The irony to me is that while the corruption that whistleblowers expose often runs into billions, The Whistleblower House – the only organisation actively trying to help – is running on fumes.
They have four staff members. Yes, four.
We are relying on a team that could fit in a small car to protect the last line of defence for our democracy.
It is a staggering, shameful indictment of where our priorities lie.
Five years after the cold-hearted assassination of Babita Deokaran, her family – and all good South Africans – are still waiting for justice. With every passing year of inaction, it’s increasingly obvious that her death wasn’t just a murder, it was a message.
And it’s one that’s reinforced every time another whistleblower is targeted.
Numerous reports show that over three quarters of South Africans believe that reporting corruption will lead to retaliation. It’s easy to dismiss that as cynicism, but it’s not. It’s simply – and tragically – an observation.
We’ve seen what’s happened to the 434. We’ve watched as the so-called “reforms” to the Whistleblower Protection Act that were promised in 2023 gather dust on a shelf, while the people the Act is supposed to protect are abandoned to their fate.
No wonder then, that 76% of our people are now too scared to tell the truth.
Over three decades after our landmark democratic elections, we no longer have a functioning democracy.
What we have instead is a hostage situation.
Yet still, we do nothing.
Actually, that’s not quite true. Because what we do, is treat whistleblowers like they’re the problem.
Why is it that we line the streets to welcome our sports teams back from successful tours, but look the other way when it comes to supporting the people who are trying to fix South Africa and really need our help?
These are the brave and selfless souls who risk everything to defend our country, but we treat them like troublemakers and brand them as “snitches.”
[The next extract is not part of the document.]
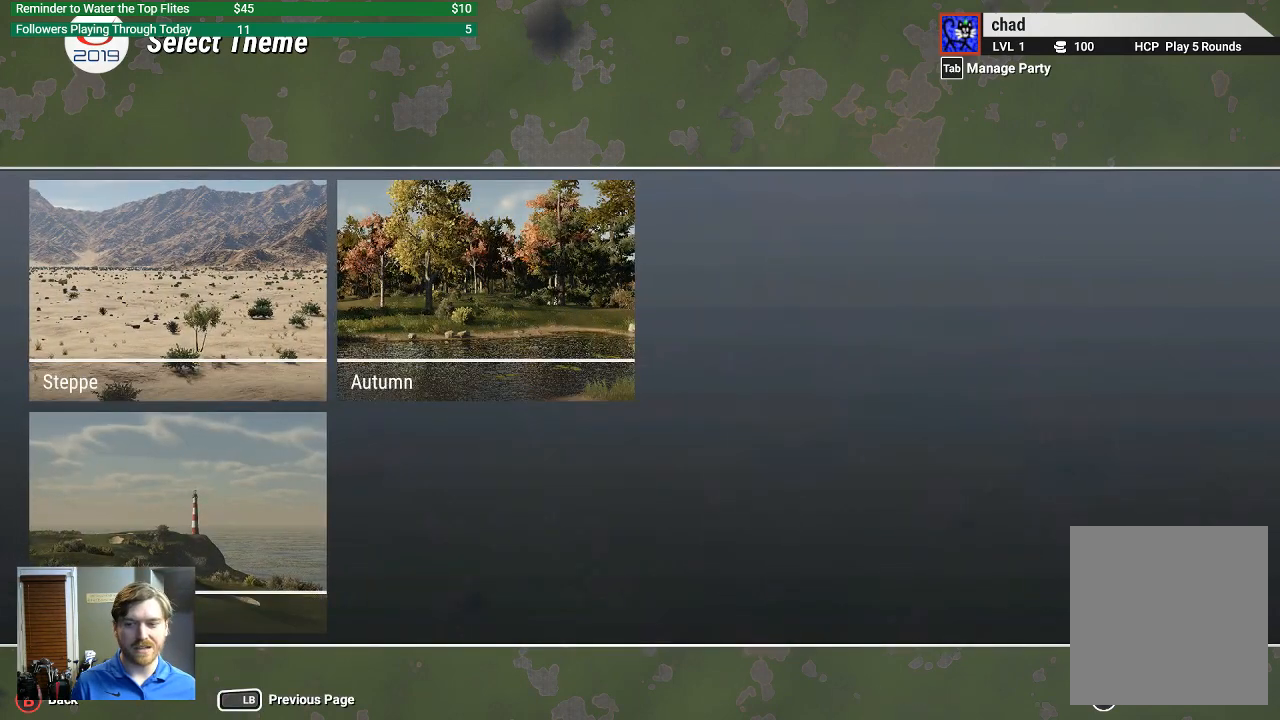
{"buttons": [], "left_stick": "center", "right_stick": "center", "events": []}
Their courage makes us uncomfortable because it calls out our apathy for the cowardice it really is.
The time has come to seriously question our values when we cheer for our victorious sports teams but don’t give a second’s thought to the 434 people putting themselves in danger to expose corruption. We idolise those who entertain us, and abandon the ones trying to save us.
When 88% of whistleblowers need legal help to fight the disciplinary charges they face as a result of their actions, we know the process is rigged. It’s a deliberate strategy to ensure they’re too exhausted and too broke to ever make it to a witness stand.
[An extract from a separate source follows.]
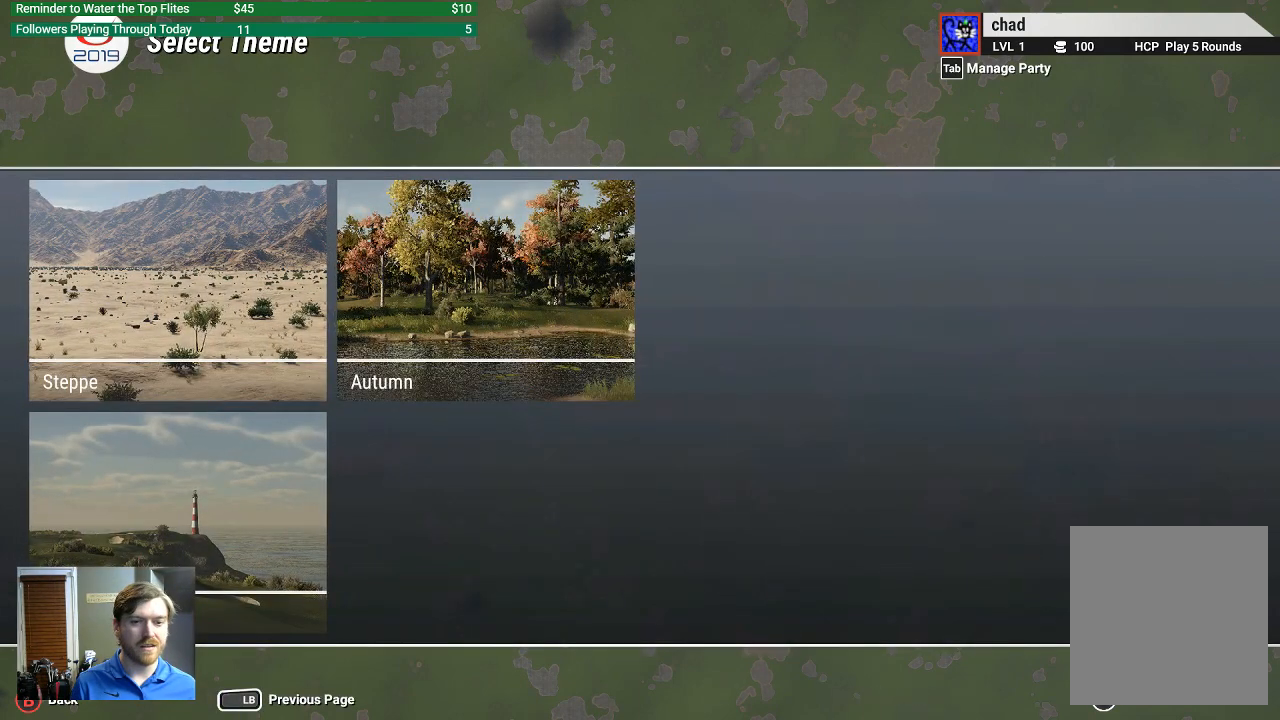
{"buttons": [], "left_stick": "center", "right_stick": "center", "events": []}
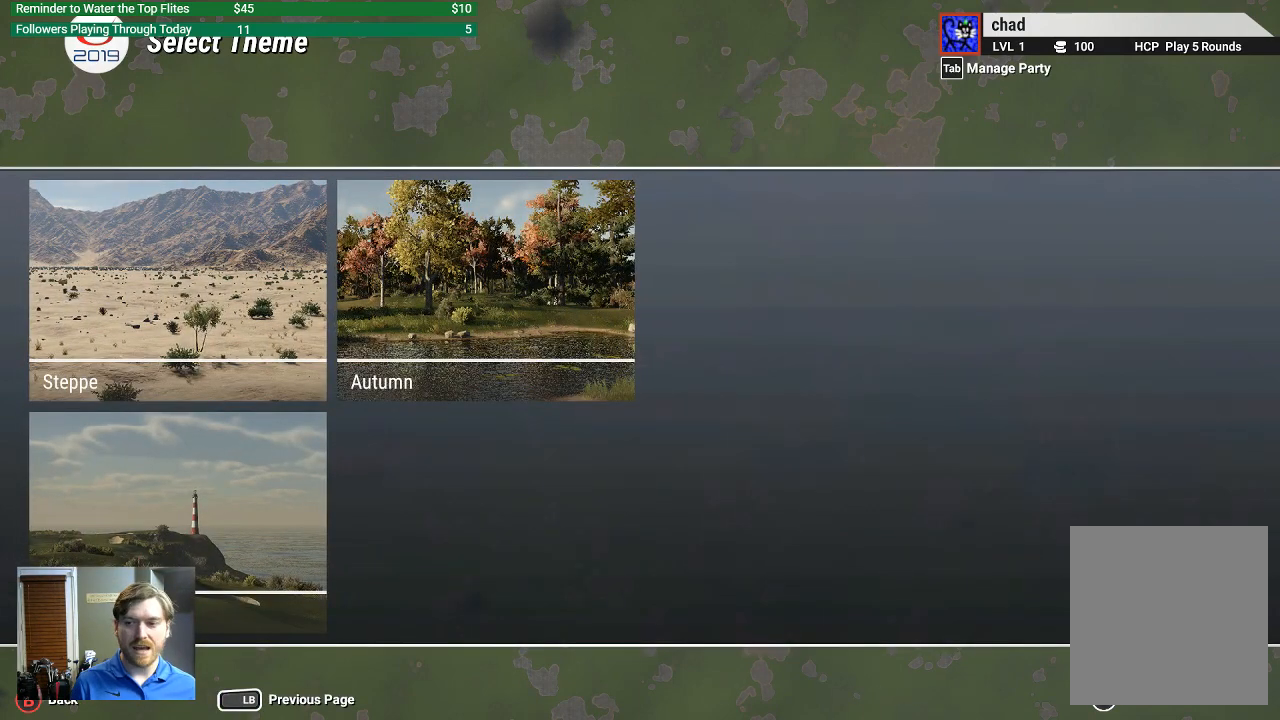
{"buttons": [], "left_stick": "center", "right_stick": "center", "events": []}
The Whistleblower House is pushing hard for specialised courts and real, enforceable protection in 2026.
This shouldn’t even be a debate – it should have been the government’s immediate response the day after Babita Deokaran was killed.
The fact that we are still “discussing” whether or not to protect the people who save us billions of rands is a sign of a deep, systemic rot in our leadership.
And yet, we cannot keep blaming “the system” because the system is us.
It’s the HR managers who sign off on sham disciplinary charges. It’s the lawyers who take millions in state funds to silence an honest clerk. And it’s the whistleblower’s neighbours who suddenly don’t know them when they lose their job.
This is a moral failure of the highest order. We have forced 434 people to fight our war for us, but we refuse to give them the weapons they need to win it.
The Whistleblower House shouldn’t be begging for donations, and it definitely shouldn’t be operating with a staff of just four.
It should be a national priority, funded and protected with the same intensity we bring to our most prized state assets. Because right now, those 434 people are our most prized assets. They are the only thing standing between us and South Africa’s total collapse into a kleptocracy.
In 2026, we have a choice. We can continue to ignore the efforts of the few, or we can finally lift our heads out of the sand and face the uncomfortable truth: saving our country means protecting our whistleblowers.
If we don’t, corruption will win, and there won’t be anything left to save.
Whistleblowers do what many are too scared to. If we leave them to die, then we deserve exactly what we’re going to get.
“Never in the field of human conflict was so much owed by so many to so few.”